Goal of the exercise:
When you reach the line that contains "23: (297, 195, 10.10)", give it back exactly along with each line after it to the end of the entries; skip any pictures.

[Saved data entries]
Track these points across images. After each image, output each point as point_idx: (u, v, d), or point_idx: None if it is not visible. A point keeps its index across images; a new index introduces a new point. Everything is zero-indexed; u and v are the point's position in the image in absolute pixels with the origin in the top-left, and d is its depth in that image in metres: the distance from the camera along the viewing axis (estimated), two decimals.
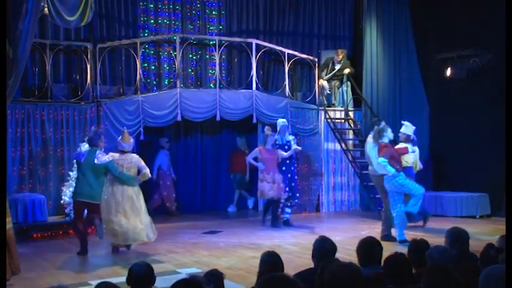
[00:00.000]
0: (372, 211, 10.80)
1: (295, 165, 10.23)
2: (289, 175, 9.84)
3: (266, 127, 10.05)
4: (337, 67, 11.88)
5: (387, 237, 8.10)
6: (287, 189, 9.71)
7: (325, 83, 11.87)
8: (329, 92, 11.97)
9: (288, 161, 9.85)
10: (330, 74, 11.94)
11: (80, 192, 7.66)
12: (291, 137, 10.14)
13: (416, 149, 9.22)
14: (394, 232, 8.16)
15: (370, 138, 8.54)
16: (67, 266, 7.14)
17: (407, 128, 9.21)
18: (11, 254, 6.14)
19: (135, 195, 7.77)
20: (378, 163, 8.02)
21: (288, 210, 9.89)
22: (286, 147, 9.88)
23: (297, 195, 10.10)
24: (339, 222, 10.36)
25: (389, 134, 8.25)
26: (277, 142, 9.83)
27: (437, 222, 8.82)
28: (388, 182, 8.03)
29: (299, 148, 10.02)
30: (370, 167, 8.68)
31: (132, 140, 8.18)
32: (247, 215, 11.32)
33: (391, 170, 7.85)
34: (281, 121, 10.14)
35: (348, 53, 12.43)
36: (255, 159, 9.80)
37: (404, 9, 12.24)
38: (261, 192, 9.65)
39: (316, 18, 12.84)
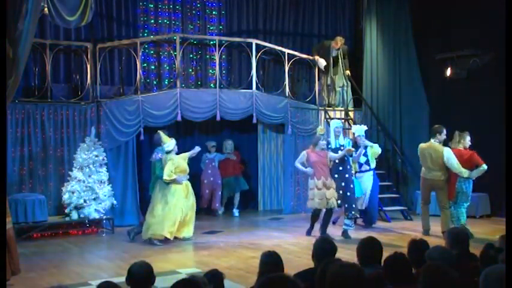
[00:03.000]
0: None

Exercise solution:
23: (297, 195, 10.10)
24: (339, 222, 10.36)
25: (389, 134, 8.25)
26: (277, 142, 9.83)
27: (437, 222, 8.82)
28: (388, 182, 8.03)
29: (299, 148, 10.02)
30: (370, 167, 8.68)
31: (132, 140, 8.18)
32: (247, 215, 11.32)
33: (391, 170, 7.85)
34: (281, 121, 10.14)
35: (348, 53, 12.43)
36: (255, 159, 9.80)
37: (404, 9, 12.24)
38: (261, 192, 9.65)
39: (316, 18, 12.84)
[00:03.000]
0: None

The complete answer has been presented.